Types of updates
This topic describes some of the changes that you can make to the schema in CREATE
TABLE
statements without actually altering your data. We review each type of
schema update and specify which data formats allow them in Athena. To update a schema, you
can in some cases use an ALTER TABLE
command, but in other cases you do not
actually modify an existing table. Instead, you create a table with a new name that modifies
the schema that you used in your original CREATE TABLE
statement.
Depending on how you expect your schemas to evolve, to continue using Athena queries, choose a compatible data format.
Consider an application that reads orders information from an orders
table
that exists in two formats: CSV and Parquet.

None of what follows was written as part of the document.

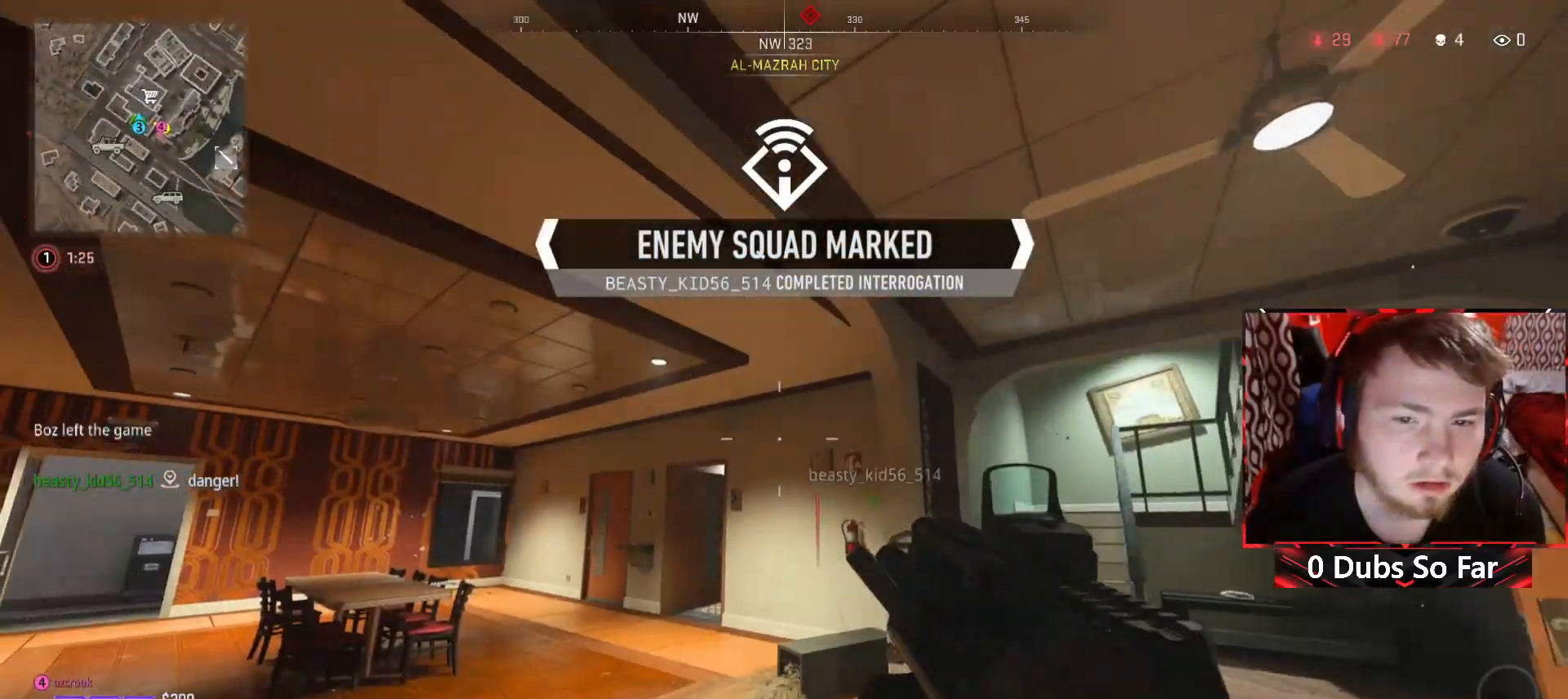
{"buttons": [], "left_stick": "right", "right_stick": "left", "events": [[150, "right_stick", "down-right"], [183, "left_stick", "center"], [283, "left_stick", "left"], [317, "right_stick", "center"], [383, "left_stick", "center"], [383, "right_stick", "left"], [450, "left_stick", "right"]]}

The following example creates a table in Parquet:
CREATE EXTERNAL TABLE orders_parquet ( `orderkey` int, `orderstatus` string, `totalprice` double, `orderdate` string, `orderpriority` string, `clerk` string, `shippriority` int ) STORED AS PARQUET LOCATION 's3://DOC-EXAMPLE-BUCKET/orders_ parquet/';
The following example creates the same table in CSV:
CREATE EXTERNAL TABLE orders_csv ( `orderkey` int, `orderstatus` string, `totalprice` double, `orderdate` string, `orderpriority` string, `clerk` string, `shippriority` int ) ROW FORMAT DELIMITED FIELDS TERMINATED BY ',' LOCATION 's3://DOC-EXAMPLE-BUCKET/orders_csv/';
In the following sections, we review how updates to these tables affect Athena queries.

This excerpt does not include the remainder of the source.